• [Required action]:
Copy out the records precisely, omitting pictures.
[Opening Available data section]
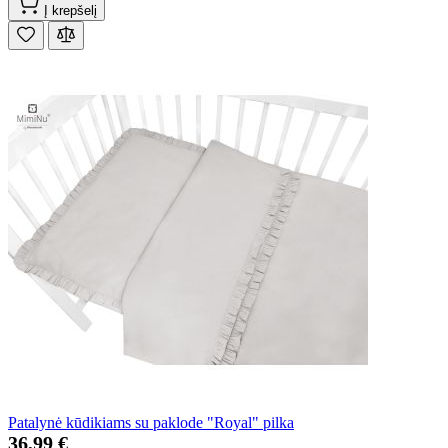
Į krepšelį
Patalynė kūdikiams su paklode "Royal" pilka
36,99 €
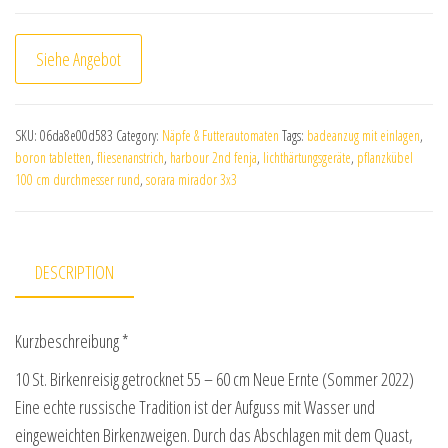
Siehe Angebot
SKU:
06da8e00d583
Category:
Näpfe & Futterautomaten
Tags:
badeanzug mit einlagen
,
boron tabletten
,
fliesenanstrich
,
harbour 2nd fenja
,
lichthärtungsgeräte
,
pflanzkübel
100 cm durchmesser rund
,
sorara mirador 3x3
DESCRIPTION
Kurzbeschreibung *
10 St. Birkenreisig getrocknet 55 – 60 cm Neue Ernte (Sommer 2022)
Eine echte russische Tradition ist der Aufguss mit Wasser und
eingeweichten Birkenzweigen. Durch das Abschlagen mit dem Quast,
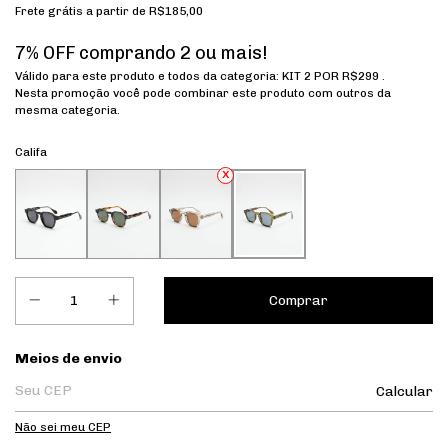
Frete grátis
a partir de
R$185,00
7% OFF comprando 2 ou mais!
Válido para este produto e todos da categoria: KIT 2 POR R$299 .
Nesta promoção você pode combinar este produto com outros da
mesma categoria.
Califa
Entregas para o CEP:
Meios de envio
Calcular
Não sei meu CEP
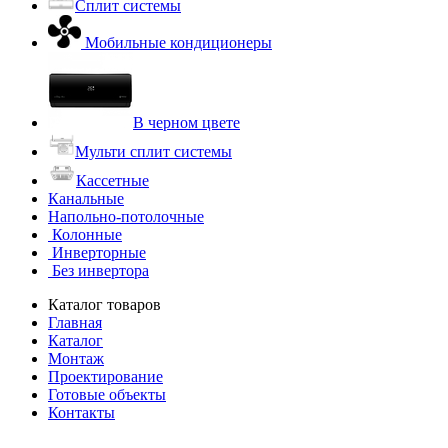
Сплит системы
Мобильные кондиционеры
В черном цвете
Мульти сплит системы
Кассетные
Канальные
Напольно-потолочные
Колонные
Инверторные
Без инвертора
Каталог товаров
Главная
Каталог
Монтаж
Проектирование
Готовые объекты
Контакты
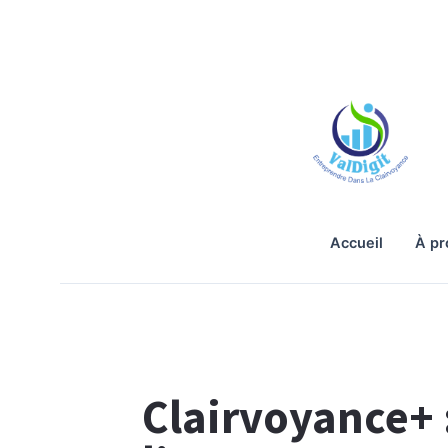
accueil
à p
Clairvoyance+ 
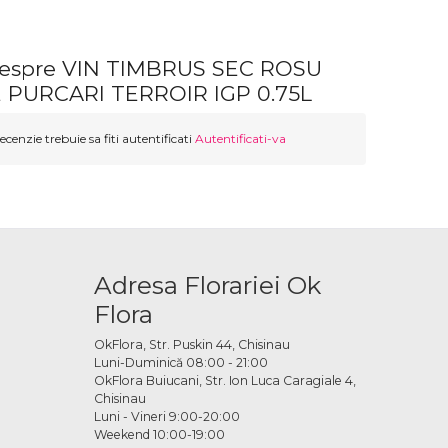
despre VIN TIMBRUS SEC ROSU
 PURCARI TERROIR IGP 0.75L
ecenzie trebuie sa fiti autentificati
Autentificati-va
Adresa Florariei Ok
Flora
OkFlora, Str. Puskin 44, Chisinau
Luni-Duminică 08:00 - 21:00
OkFlora Buiucani, Str. Ion Luca Caragiale 4,
Chisinau
Luni - Vineri 9:00-20:00
Weekend 10:00-19:00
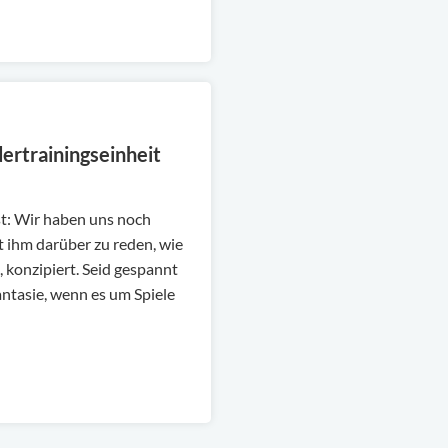
ertrainingseinheit
ist: Wir haben uns noch
 ihm darüber zu reden, wie
, konzipiert. Seid gespannt
antasie, wenn es um Spiele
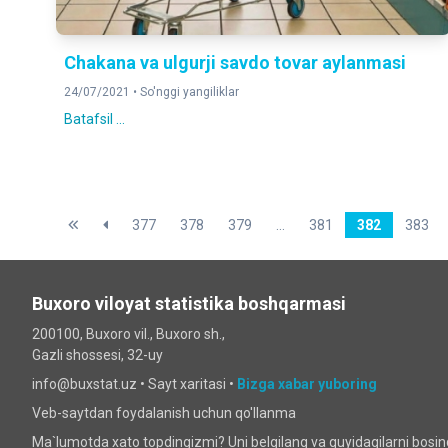
Chakana va ulgurji savdo tovar aylanmasi
24/07/2021 •
So'nggi yangiliklar
Batafsil ...
377
378
379
...
381
382
383
Buxoro viloyat statistika boshqarmasi
200100, Buxoro vil., Buxoro sh.,
Gazli shossesi, 32-uy
info@buxstat.uz •
Sayt xaritasi
•
Bizga xabar yuboring
Veb-saytdan foydalanish uchun qo'llanma
Ma`lumotda xato topdingizmi? Uni belgilang va quyidagilarni bosi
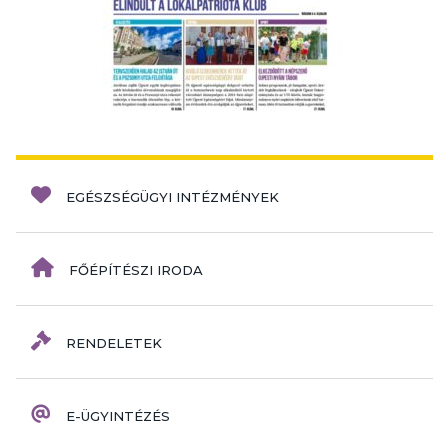
EGÉSZSÉGÜGYI INTÉZMÉNYEK
FŐÉPÍTÉSZI IRODA
RENDELETEK
E-ÜGYINTÉZÉS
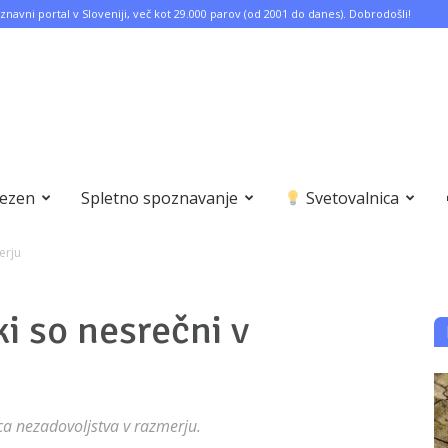
znavni portal v Sloveniji, več kot 29.000 parov (od 2001 do danes). Dobrodošli!
bezen
Spletno spoznavanje
Svetovalnica
erju
 ki so nesrečni v
ca nezadovoljstva v razmerju.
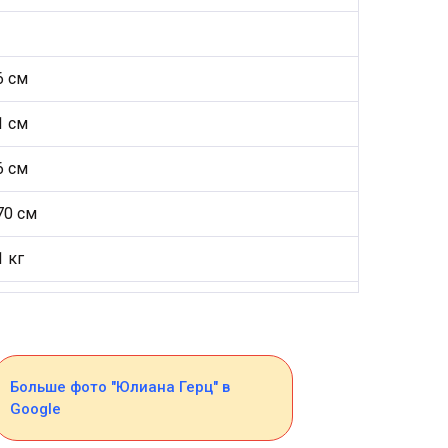
6 см
1 см
6 см
70 см
1 кг
Больше фото "Юлиана Герц" в
Google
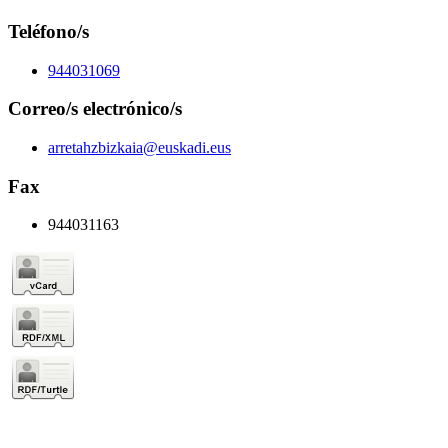
Teléfono/s
944031069
Correo/s electrónico/s
arretahzbizkaia@euskadi.eus
Fax
944031163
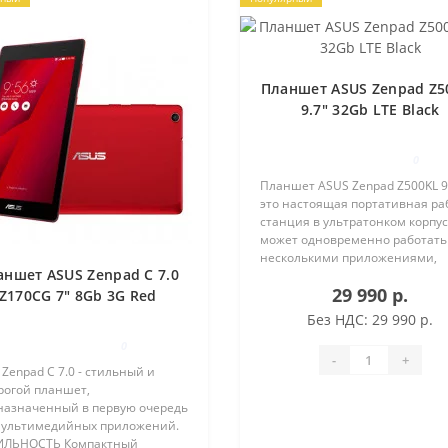
Планшет ASUS Zenpad Z5
9.7" 32Gb LTE Black
0
Планшет ASUS Zenpad Z500KL 9.
это настоящая портативная ра
станция в ультратонком корпус
может одновременно работать
несколькими приложениями,
аншет ASUS Zenpad C 7.0
обрабатывать высококачестве
29 990 р.
мультимедиа и загружать фай
Z170CG 7" 8Gb 3G Red
интернета благодаря примен..
(1C064A)
Без НДС: 29 990 р.
0
-
+
Zenpad C 7.0 - стильный и
рогой планшет,
назначенный в первую очередь
мультимедийных приложений.
ЛЬНОСТЬ Компактный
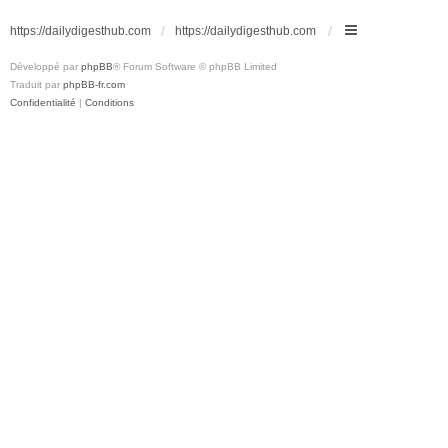
https://dailydigesthub.com
https://dailydigesthub.com
Développé par
phpBB
® Forum Software © phpBB Limited
Traduit par
phpBB-fr.com
Confidentialité
|
Conditions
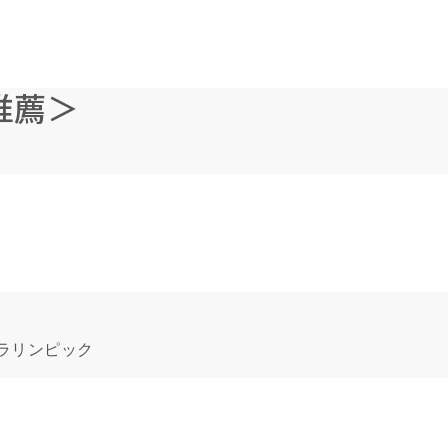
推薦＞
ラリンピック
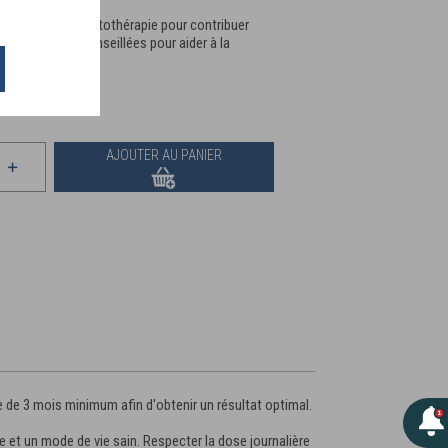
nt utilisées en phytothérapie pour contribuer
lus largement conseillées pour aider à la
nale de l’eau.
AJOUTER AU PANIER
de de 3 mois minimum afin d'obtenir un résultat optimal.
 et un mode de vie sain. Respecter la dose journalière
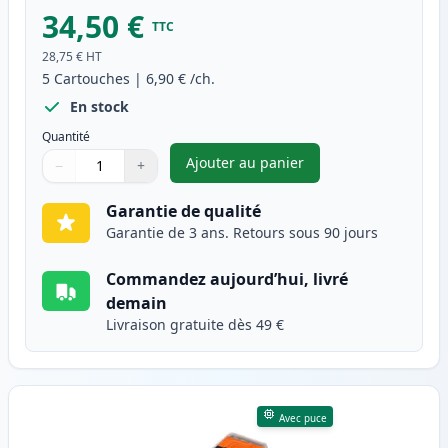
34,50 €
TTC
28,75 €
HT
5
Cartouches
|
6,90 €
/ch.
En stock
Quantité
Ajouter au panier
−
+
,
Pack de 5 Canon PGI-550XL & 
Quantité
Utilisez les boutons pour ajuster
Quantité
:
1
Garantie de qualité
Garantie de 3 ans. Retours sous 90 jours
Commandez aujourd’hui, livré
demain
Livraison gratuite dès 49 €
Avec puce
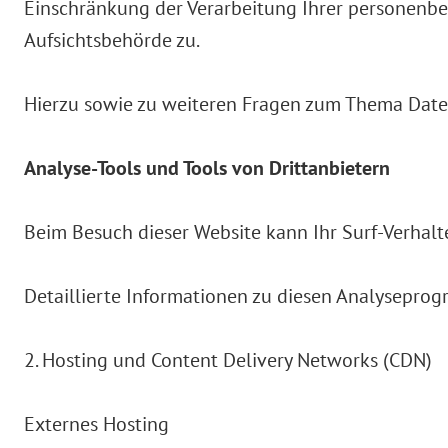
Einschränkung der Verarbeitung Ihrer personenbe
Aufsichtsbehörde zu.
Hierzu sowie zu weiteren Fragen zum Thema Daten
Analyse-Tools und Tools von Drittanbietern
Beim Besuch dieser Website kann Ihr Surf-Verhal
Detaillierte Informationen zu diesen Analysepro
2. Hosting und Content Delivery Networks (CDN)
Externes Hosting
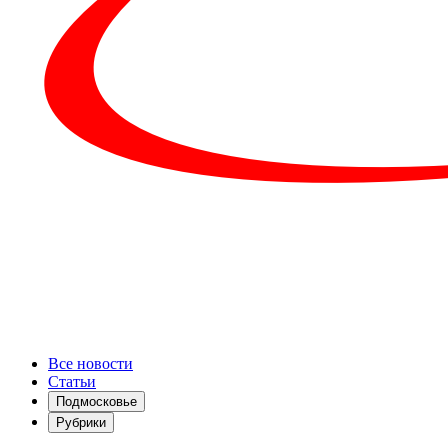
Все новости
Статьи
Подмосковье
Рубрики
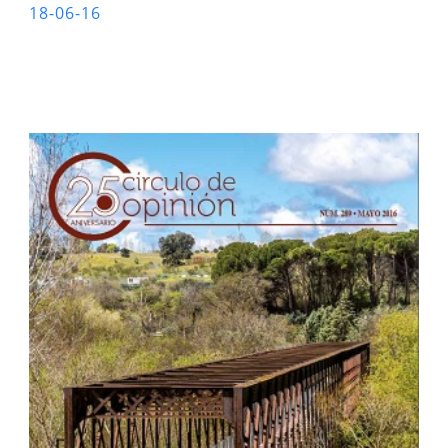
18-06-16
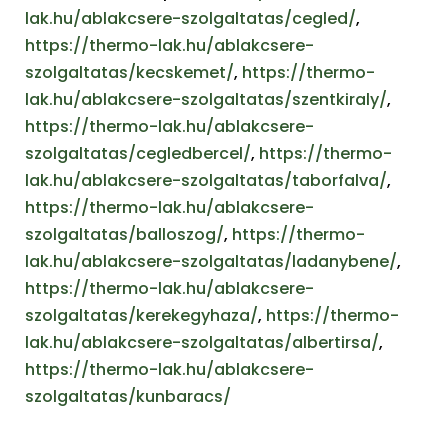
lak.hu/ablakcsere-szolgaltatas/cegled/
,
https://thermo-lak.hu/ablakcsere-
szolgaltatas/kecskemet/
,
https://thermo-
lak.hu/ablakcsere-szolgaltatas/szentkiraly/
,
https://thermo-lak.hu/ablakcsere-
szolgaltatas/cegledbercel/
,
https://thermo-
lak.hu/ablakcsere-szolgaltatas/taborfalva/
,
https://thermo-lak.hu/ablakcsere-
szolgaltatas/balloszog/
,
https://thermo-
lak.hu/ablakcsere-szolgaltatas/ladanybene/
,
https://thermo-lak.hu/ablakcsere-
szolgaltatas/kerekegyhaza/
,
https://thermo-
lak.hu/ablakcsere-szolgaltatas/albertirsa/
,
https://thermo-lak.hu/ablakcsere-
szolgaltatas/kunbaracs/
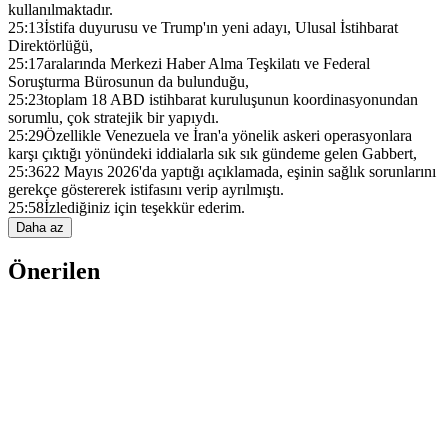
kullanılmaktadır.
25:13
İstifa duyurusu ve Trump'ın yeni adayı, Ulusal İstihbarat
Direktörlüğü,
25:17
aralarında Merkezi Haber Alma Teşkilatı ve Federal
Soruşturma Bürosunun da bulunduğu,
25:23
toplam 18 ABD istihbarat kuruluşunun koordinasyonundan
sorumlu, çok stratejik bir yapıydı.
25:29
Özellikle Venezuela ve İran'a yönelik askeri operasyonlara
karşı çıktığı yönündeki iddialarla sık sık gündeme gelen Gabbert,
25:36
22 Mayıs 2026'da yaptığı açıklamada, eşinin sağlık sorunlarını
gerekçe göstererek istifasını verip ayrılmıştı.
25:58
İzlediğiniz için teşekkür ederim.
Daha az
Önerilen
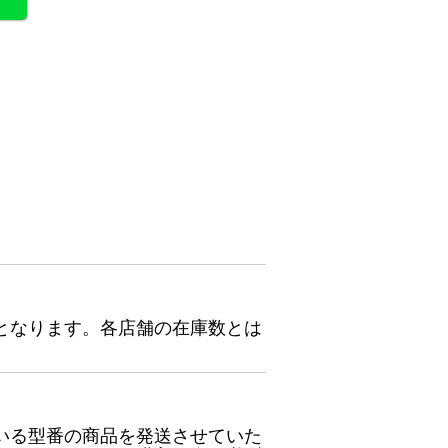
となります。各店舗の在庫数とは
いる型番の商品を発送させていた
[Closing Available data section]
• [Answer to the exercise]:
Į krepšelį
Patalynė kūdikiams su paklode "Royal" pilka
36,99 €
Siehe Angebot
SKU:
06da8e00d583
Category:
Näpfe & Futterautomaten
Tags:
badeanzug mit einlagen
,
boron tabletten
,
fliesenanstrich
,
harbour 2nd fenja
,
lichthärtungsgeräte
,
pflanzkübel
100 cm durchmesser rund
,
sorara mirador 3x3
DESCRIPTION
Kurzbeschreibung *
10 St. Birkenreisig getrocknet 55 – 60 cm Neue Ernte (Sommer 2022)
Eine echte russische Tradition ist der Aufguss mit Wasser und
eingeweichten Birkenzweigen. Durch das Abschlagen mit dem Quast,
Frete grátis
a partir de
R$185,00
7% OFF comprando 2 ou mais!
Válido para este produto e todos da categoria: KIT 2 POR R$299 .
Nesta promoção você pode combinar este produto com outros da
mesma categoria.
Califa
Entregas para o CEP:
Meios de envio
Calcular
Não sei meu CEP
Сплит системы
Мобильные кондиционеры
В черном цвете
Мульти сплит системы
Кассетные
Канальные
Напольно-потолочные
Колонные
Инверторные
Без инвертора
Каталог товаров
Главная
Каталог
Монтаж
Проектирование
Готовые объекты
Контакты
accueil
à p
Clairvoyance+ 
despre VIN TIMBRUS SEC ROSU
 PURCARI TERROIR IGP 0.75L
ecenzie trebuie sa fiti autentificati
Autentificati-va
Adresa Florariei Ok
Flora
OkFlora, Str. Puskin 44, Chisinau
Luni-Duminică 08:00 - 21:00
OkFlora Buiucani, Str. Ion Luca Caragiale 4,
Chisinau
Luni - Vineri 9:00-20:00
Weekend 10:00-19:00
ertrainingseinheit
ist: Wir haben uns noch
 ihm darüber zu reden, wie
, konzipiert. Seid gespannt
antasie, wenn es um Spiele
Chakana va ulgurji savdo tovar aylanmasi
24/07/2021 •
So'nggi yangiliklar
Batafsil ...
377
378
379
...
381
382
383
Buxoro viloyat statistika boshqarmasi
200100, Buxoro vil., Buxoro sh.,
Gazli shossesi, 32-uy
info@buxstat.uz •
Sayt xaritasi
•
Bizga xabar yuboring
Veb-saytdan foydalanish uchun qo'llanma
Ma`lumotda xato topdingizmi? Uni belgilang va quyidagilarni bosi
EGÉSZSÉGÜGYI INTÉZMÉNYEK
FŐÉPÍTÉSZI IRODA
RENDELETEK
E-ÜGYINTÉZÉS
znavni portal v Sloveniji, več kot 29.000 parov (od 2001 do danes). Dobrodošli!
bezen
Spletno spoznavanje
Svetovalnica
erju
 ki so nesrečni v
ca nezadovoljstva v razmerju.
6 см
1 см
6 см
70 см
1 кг
Больше фото "Юлиана Герц" в
Google
Teléfono/s
944031069
Correo/s electrónico/s
arretahzbizkaia@euskadi.eus
Fax
944031163
Планшет ASUS Zenpad Z5
9.7" 32Gb LTE Black
0
Планшет ASUS Zenpad Z500KL 9.
это настоящая портативная ра
станция в ультратонком корпус
может одновременно работать
несколькими приложениями,
аншет ASUS Zenpad C 7.0
обрабатывать высококачестве
29 990 р.
мультимедиа и загружать фай
Z170CG 7" 8Gb 3G Red
интернета благодаря примен..
(1C064A)
Без НДС: 29 990 р.
0
-
+
Zenpad C 7.0 - стильный и
рогой планшет,
назначенный в первую очередь
мультимедийных приложений.
ЛЬНОСТЬ Компактный
https://dailydigesthub.com
https://dailydigesthub.com
Développé par
phpBB
® Forum Software © phpBB Limited
Traduit par
phpBB-fr.com
Confidentialité
|
Conditions
推薦＞
ラリンピック
nt utilisées en phytothérapie pour contribuer
lus largement conseillées pour aider à la
nale de l’eau.
AJOUTER AU PANIER
de de 3 mois minimum afin d'obtenir un résultat optimal.
 et un mode de vie sain. Respecter la dose journalière
34,50 €
TTC
28,75 €
HT
5
Cartouches
|
6,90 €
/ch.
En stock
Quantité
Ajouter au panier
−
+
,
Pack de 5 Canon PGI-550XL & 
Quantité
Utilisez les boutons pour ajuster
Quantité
:
1
Garantie de qualité
Garantie de 3 ans. Retours sous 90 jours
Commandez aujourd’hui, livré
demain
Livraison gratuite dès 49 €
Avec puce
Einschränkung der Verarbeitung Ihrer personenbe
Aufsichtsbehörde zu.
Hierzu sowie zu weiteren Fragen zum Thema Daten
Analyse-Tools und Tools von Drittanbietern
Beim Besuch dieser Website kann Ihr Surf-Verhal
Detaillierte Informationen zu diesen Analysepro
2. Hosting und Content Delivery Networks (CDN)
Externes Hosting
Все новости
Статьи
Подмосковье
Рубрики
18-06-16
lak.hu/ablakcsere-szolgaltatas/cegled/
,
https://thermo-lak.hu/ablakcsere-
szolgaltatas/kecskemet/
,
https://thermo-
lak.hu/ablakcsere-szolgaltatas/szentkiraly/
,
https://thermo-lak.hu/ablakcsere-
szolgaltatas/cegledbercel/
,
https://thermo-
lak.hu/ablakcsere-szolgaltatas/taborfalva/
,
https://thermo-lak.hu/ablakcsere-
szolgaltatas/balloszog/
,
https://thermo-
lak.hu/ablakcsere-szolgaltatas/ladanybene/
,
https://thermo-lak.hu/ablakcsere-
szolgaltatas/kerekegyhaza/
,
https://thermo-
lak.hu/ablakcsere-szolgaltatas/albertirsa/
,
https://thermo-lak.hu/ablakcsere-
szolgaltatas/kunbaracs/
kullanılmaktadır.
25:13
İstifa duyurusu ve Trump'ın yeni adayı, Ulusal İstihbarat
Direktörlüğü,
25:17
aralarında Merkezi Haber Alma Teşkilatı ve Federal
Soruşturma Bürosunun da bulunduğu,
25:23
toplam 18 ABD istihbarat kuruluşunun koordinasyonundan
sorumlu, çok stratejik bir yapıydı.
25:29
Özellikle Venezuela ve İran'a yönelik askeri operasyonlara
karşı çıktığı yönündeki iddialarla sık sık gündeme gelen Gabbert,
25:36
22 Mayıs 2026'da yaptığı açıklamada, eşinin sağlık sorunlarını
gerekçe göstererek istifasını verip ayrılmıştı.
25:58
İzlediğiniz için teşekkür ederim.
Daha az
Önerilen
となります。各店舗の在庫数とは
いる型番の商品を発送させていた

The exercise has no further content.